Zezinho era um “Jeca Tatu” do vale do Mundaú. Aquele mole e falsamente inofensivo caramujo era o casulo que hospedava as cercárias que nada mais eram do que as precursoras da Xistose. Nas águas mansas e mornas do começo de tarde, o Mundaú ficava cheiinho delas, saídas das entranhas do molusco e daí até o contato com a pele de Zezinho, um pulo gostoso. Saía da água, coceira leve nas pernas e no resto do corpo e era esse o sinal de que os peixinhos do mal já haviam penetrado na pele de todos os Zezinhos que gostavam do mergulho no velho Mundaú, como aquele que acabara de encontrar. Encontrei-o amarelo, barriga imensa, cheia da água da doença, olhos fundos, pele esverdeada, braços finos, pés inchados e passos difíceis: parecia que as pernas lhe pesavam cem quilos, cada.
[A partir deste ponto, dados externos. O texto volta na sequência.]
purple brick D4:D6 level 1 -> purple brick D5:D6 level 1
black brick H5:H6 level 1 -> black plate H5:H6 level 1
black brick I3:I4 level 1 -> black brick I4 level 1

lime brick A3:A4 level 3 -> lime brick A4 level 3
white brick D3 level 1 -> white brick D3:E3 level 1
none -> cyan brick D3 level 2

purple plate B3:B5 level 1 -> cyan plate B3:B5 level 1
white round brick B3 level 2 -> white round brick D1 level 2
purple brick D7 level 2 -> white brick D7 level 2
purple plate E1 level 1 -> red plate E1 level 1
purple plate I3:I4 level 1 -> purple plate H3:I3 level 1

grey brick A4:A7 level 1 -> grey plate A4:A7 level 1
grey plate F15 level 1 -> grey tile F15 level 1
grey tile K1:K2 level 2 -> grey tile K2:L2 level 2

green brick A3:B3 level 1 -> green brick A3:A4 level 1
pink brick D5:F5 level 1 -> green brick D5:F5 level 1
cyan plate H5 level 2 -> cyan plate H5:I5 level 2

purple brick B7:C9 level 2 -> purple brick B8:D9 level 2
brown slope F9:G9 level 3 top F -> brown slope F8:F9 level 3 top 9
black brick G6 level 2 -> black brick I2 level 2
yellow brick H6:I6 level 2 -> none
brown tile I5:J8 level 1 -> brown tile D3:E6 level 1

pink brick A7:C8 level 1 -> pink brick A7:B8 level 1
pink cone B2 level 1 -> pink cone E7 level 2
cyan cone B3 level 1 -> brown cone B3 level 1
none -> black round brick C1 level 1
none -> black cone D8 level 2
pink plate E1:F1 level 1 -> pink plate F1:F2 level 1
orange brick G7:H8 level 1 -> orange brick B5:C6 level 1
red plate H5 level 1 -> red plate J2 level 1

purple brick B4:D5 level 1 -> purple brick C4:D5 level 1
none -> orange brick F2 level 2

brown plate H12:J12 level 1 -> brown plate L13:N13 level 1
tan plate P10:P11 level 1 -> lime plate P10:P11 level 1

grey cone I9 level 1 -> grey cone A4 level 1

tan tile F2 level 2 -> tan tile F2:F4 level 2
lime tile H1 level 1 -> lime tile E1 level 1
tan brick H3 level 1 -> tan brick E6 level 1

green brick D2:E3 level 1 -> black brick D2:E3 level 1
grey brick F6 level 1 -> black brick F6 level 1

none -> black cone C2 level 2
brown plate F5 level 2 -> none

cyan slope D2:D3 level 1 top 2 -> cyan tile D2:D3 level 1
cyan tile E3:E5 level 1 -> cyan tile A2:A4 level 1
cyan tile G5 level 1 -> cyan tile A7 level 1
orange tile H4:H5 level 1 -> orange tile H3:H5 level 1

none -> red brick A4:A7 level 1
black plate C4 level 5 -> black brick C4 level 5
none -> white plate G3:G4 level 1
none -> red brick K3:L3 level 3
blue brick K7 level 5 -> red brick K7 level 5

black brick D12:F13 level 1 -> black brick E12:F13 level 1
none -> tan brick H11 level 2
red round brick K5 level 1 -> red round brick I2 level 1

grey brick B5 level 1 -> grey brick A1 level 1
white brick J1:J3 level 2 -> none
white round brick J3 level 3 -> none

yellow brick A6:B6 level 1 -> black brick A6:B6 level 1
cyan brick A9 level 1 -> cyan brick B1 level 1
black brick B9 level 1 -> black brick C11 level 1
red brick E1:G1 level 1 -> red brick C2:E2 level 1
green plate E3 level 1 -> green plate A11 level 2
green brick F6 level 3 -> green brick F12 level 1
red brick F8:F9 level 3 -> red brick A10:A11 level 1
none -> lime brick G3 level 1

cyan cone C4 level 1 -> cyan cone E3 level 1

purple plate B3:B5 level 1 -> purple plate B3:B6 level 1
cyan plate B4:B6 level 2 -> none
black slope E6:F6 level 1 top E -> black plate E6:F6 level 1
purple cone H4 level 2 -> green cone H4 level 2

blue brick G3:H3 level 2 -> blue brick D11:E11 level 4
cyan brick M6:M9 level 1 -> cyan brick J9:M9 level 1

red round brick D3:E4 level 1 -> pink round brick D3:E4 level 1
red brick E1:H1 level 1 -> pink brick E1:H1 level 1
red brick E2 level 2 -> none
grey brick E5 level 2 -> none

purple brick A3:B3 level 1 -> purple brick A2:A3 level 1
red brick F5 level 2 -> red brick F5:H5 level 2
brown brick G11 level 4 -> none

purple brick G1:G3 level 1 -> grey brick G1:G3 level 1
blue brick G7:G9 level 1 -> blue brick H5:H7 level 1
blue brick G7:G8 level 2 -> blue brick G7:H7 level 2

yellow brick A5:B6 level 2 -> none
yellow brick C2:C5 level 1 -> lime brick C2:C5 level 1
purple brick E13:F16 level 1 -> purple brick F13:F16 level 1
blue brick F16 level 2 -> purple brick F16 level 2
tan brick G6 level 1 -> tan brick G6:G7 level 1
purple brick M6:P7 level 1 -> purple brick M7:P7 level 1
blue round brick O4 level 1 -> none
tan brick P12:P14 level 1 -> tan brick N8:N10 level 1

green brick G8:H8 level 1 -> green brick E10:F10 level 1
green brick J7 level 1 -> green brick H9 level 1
-Ainda toma banho no Mundaú, Zezinho?

-Todo dia! Fiz uma puxadinha de palha de coqueiro na beira do rio, atrás de casa e lá mesmo faço minhas obrigações e o rio leva. Mergulhar mais não: tiro a água do rio com a caneca e me banho.

Zezinho morria a cada dia e espalhava a doença quando ia banhar-se na beira do Mundaú. Os ovos do schistossoma em suas fezes eclodiam no contato com a água suja do rio, e caíam nela outros serzinhos que corriam para junto do caramujo aberto e, sem lhe pedir licença, adentravam nele e, no seu corpo mole, viravam cercárias que, nos dias de sol, água morna de começo de tarde, saíam a nadar procurando pernas para beijarem e, encantadas com os beijos, só saíam do corpo dos Zezinhos quando novas fezes cheias de ovos caíssem nas águas de trás de casa no banheiro que um deles havia feito.

A China convocou a população para, durante um fim de semana, catar os caramujos da espécie que reproduz a cercária que causa a esquistossomose. Fizeram um banquete com os moluscos recolhidos das águas dos rios e lagos chineses. Erradicaram a doença num sonho gastronômico. Que lindo! País sério este!

E no Brasil, como é feita a coisa? Eu sei: os rios correm vagarosos, assoreados e sujos e neles os caramujos proliferam despreocupadamente. Lajeiros imensos são palcos de exposição desses caramujos que, ao banharem-se, continuam mandando cercárias passear nas águas do rio e estas sempre acham os Zezinhos dos beira-rios que deviam estar nas mansões dos atletas da saúde, aqueles que frequentam os gabinetes políticos luxuosos e que podem decidir pela erradicação dessa doença miserável conhecida entre nós pela alcunha de xistose.

Uma liderança forte que possa convocar a população das áreas infestadas por esses caramujos para se construir um banquete à brasileira, não creio que haja sob o céu brasileiro. Em lideranças comprometidas com um trabalho mais prático e sério do que teatral, também não acredito.

O que conheço mesmo, e dá dó, são velhos cientistas da melhor estirpe, aposentados e tristes por não estarem participando de tantos banquetes possíveis de serem feitos e, com isso, erradicando as mazelas que cronificam doenças nos corpos inocentes dos nossos legítimos cidadãos, para que grandes interesses escusos possam vender ao país, cada vez mais e por muitos anos, drogas caríssimas que embriagam os caramujos da vida mas não matam as cercárias do dia a dia. Sabem o porquê? Por que Zezinho não pode morar fora das margens do rio e ter uma casa saneada. A Saúde do Brasil, falo da saúde política, bem que merecia acabar com os “zezinhos” dos gabinetes luxuosos, para deixar viver os verdadeiros Zezinhos que, nos prenúncios de seus gemidos, aguardam com dor o presente que um dia possa torná-los verdadeiros cidadãos, de peles róseas e barrigas batidas, como atletas da cidadania.